To make a long story short: My mom is in her late 70s and frail. Never took care of herself physically. Otherwise a healthy eater, although an alcoholic. 18 mos ago she had 2 sqamous cell growths removed from her face and head. The growths were there at least 10 years but she refused to have a dr look at them until one became infected and began to smell. She went through 36 radiation tx. Fell numerous times at home during the past 2 years, hurt ribs, back and neck. Would try PT but always stopped after the first few sessions b/c she claimed they were hurting her. She is now so stooped over she cannot see much above my knee-level and shuffles her feet to walk. Her arms and legs are so weak she cannot get out of chairs, off the toilet, or even feed herself very well. Her personality has also changed (for the worse) over the past few years.
Anyhow, mom fell down the stairs at home 10 days ago. Dad call 911, she went to the hospital, was transferred b/c of small bleed in brain. That resolved, but she has been in and out of consciousness ever since. Listens to my dad and will squeeze his hand in response, but does not open her eyes unless he opens them for her and then she will hold them open for 1-2 minutes. She had a UTI (rec'd antibiotics) and is now being treated for pneumonia. Has breathing tube and feeding tube (hiatal hernia - wasn't able to swallow at hospital - also an ongoing 30+ year old issue that she never sought tx for). I know she was frail going in, but I don't understand what seems to be a coma-like state. I don't mean this to sound odd, but is she dying? Is this what happens? She was not strong to begin with.
Dad keeps asking dr's at the hospital when she's coming home and I think he's being blind about the reality. I just wish I knew more about what to expect -- possible/likely outcomes -- when a frail parent falls and is hospitalized and suddenly starts sleeping / semi-conscious state.
I live far away and am trying to do as much as I can over the phone with Dad and occasionally talking with the nurses. What should I be asking? What should I be preparing for?
Thanks so much for reading this far!
You say she went to a hospital and was transferred -- where is she now?
She certainly could be dying, although that is not necessarily the case. Your father could probably use your support now. Can you possibly go there? I know this is difficult when you live some distance away. And your mother has been having many "crisis" episodes with falls and medical needs. It is hard to know when you should drop everything and appear in person. If it is at all possible, I think this would be a good time.

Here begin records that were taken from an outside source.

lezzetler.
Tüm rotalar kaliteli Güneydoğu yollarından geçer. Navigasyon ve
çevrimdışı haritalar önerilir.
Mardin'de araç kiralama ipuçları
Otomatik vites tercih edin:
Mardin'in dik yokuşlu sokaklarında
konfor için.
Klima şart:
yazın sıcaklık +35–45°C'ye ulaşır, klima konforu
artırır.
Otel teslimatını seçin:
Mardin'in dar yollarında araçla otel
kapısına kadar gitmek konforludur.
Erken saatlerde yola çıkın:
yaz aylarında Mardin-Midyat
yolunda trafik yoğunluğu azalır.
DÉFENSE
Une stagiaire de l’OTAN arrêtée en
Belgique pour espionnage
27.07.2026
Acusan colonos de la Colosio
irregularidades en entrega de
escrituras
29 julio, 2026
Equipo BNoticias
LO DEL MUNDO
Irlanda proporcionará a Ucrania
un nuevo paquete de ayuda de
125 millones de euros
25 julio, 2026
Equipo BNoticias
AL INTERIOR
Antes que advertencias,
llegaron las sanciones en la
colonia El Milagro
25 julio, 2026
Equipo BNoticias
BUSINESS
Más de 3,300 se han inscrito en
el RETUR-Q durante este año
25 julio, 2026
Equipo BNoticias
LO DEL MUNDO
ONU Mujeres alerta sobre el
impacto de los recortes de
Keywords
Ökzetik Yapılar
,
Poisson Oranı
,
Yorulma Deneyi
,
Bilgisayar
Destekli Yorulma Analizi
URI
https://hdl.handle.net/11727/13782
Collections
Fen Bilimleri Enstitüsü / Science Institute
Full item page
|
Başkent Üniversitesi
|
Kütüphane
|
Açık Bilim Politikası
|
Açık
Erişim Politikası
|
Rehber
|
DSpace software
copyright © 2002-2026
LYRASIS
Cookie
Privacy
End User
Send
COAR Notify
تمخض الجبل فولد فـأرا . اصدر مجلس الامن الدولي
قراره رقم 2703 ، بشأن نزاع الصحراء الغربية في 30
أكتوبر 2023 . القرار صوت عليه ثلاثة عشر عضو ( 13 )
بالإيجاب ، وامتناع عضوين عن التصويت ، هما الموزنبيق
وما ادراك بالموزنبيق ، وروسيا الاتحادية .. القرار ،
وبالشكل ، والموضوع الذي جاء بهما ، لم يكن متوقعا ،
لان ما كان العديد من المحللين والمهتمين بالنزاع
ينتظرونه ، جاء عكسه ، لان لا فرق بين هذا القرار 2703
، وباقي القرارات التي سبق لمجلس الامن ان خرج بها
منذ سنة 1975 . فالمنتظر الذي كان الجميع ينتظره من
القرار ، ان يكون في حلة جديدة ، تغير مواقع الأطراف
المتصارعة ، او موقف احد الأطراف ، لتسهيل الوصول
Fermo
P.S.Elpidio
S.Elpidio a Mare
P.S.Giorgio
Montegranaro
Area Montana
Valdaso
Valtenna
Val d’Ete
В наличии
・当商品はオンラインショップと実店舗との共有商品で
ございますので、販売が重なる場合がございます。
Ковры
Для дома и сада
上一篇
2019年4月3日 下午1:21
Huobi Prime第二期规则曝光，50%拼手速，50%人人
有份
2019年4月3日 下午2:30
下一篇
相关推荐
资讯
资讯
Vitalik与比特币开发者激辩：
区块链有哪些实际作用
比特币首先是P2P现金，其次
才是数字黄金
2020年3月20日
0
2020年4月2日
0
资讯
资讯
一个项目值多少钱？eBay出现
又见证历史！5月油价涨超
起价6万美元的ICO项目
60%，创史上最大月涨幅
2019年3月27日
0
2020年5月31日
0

Is her own PCP seeing her, or only hospital staff she hasn't seen before? I'd want to know from the doctor what the expected next step is. Are they waiting for certain things to happen before they decide? Is she likely to be released to a rehab center? Is Hospice appropriate? When Dad asks when she can come home, what answer does he get?
Hugs to you.
She is still in a hospital, but was xferred to one that could handle head trauma. Her own PCP has not been to see her. I don't believe he has rights at the hospital, but was led to believe that one of the dr's in the practice did and would see her. My dad never even called their PCP until I asked him about it 5 days after her fall. He just assumed the hospital had informed the PCP when they requested her records. It was also odd to me that the hospital didn't have her full medical history (no idea of the cancer, frailty, etc.) until I called and spoke with a nurse and gave her a whole bunch of background. I would think the PCP would be a good point of contact for my dad, but maybe I'm wrong about that.
To compound matters, my dad had open heart surgery in April to repair a heart valve, and I wanted the hospital staff to be aware of his status as well. (he's doing very well, but I understand full recovery can take 6 mos - 1 year for someone his age (79).) This is taking a very big toll on him. The hospital mom is in is about an hour away from their house, and it costs $24 for him to park when he goes to visits. He goes in once a day, but is usually there over lunch and has stopped eating lunch. He sounds very tired on the phone and it makes me sad. For what it's worth, I have a very difficult history with both my parents, so there are a lot of mixed emotions at work here.
I am planning to go for an overnight visit within the next few days. In the meantime, I'm going to try to telephone the hospital nursing staff again tomorrow and ask about hospice, etc. Jeanne -- thank you for the suggestion about asking if they are waiting for something to happen before they decide on next steps. My impression is that they are trying to treat the pneumonia, but I really don't know how well that is going to work. I've always had the impression in my head that elderly + pneumonia = bad outcome. When dad asks when she can be released, even to rehab, they say they have to clear the pneumonia first. Before that, they told him that she had to be able to eat and also stand up and take some steps. I'm just afraid they're going to suggest hospice soon and my dad is going to be blindsided. None of this is surprising to me, but my dad is being very blind to reality.
Again, thanks so much for listening! What a relief to have found this website.
Anyhow, nothing much else has changed. Going for an overnight visit in a week. I'm scared at what I'll see. Sorry to be blunt. Even when you don't have a great history with a parent, this is tough. :-( I can't imagine what it must be like if you have a loving relationship with a parent.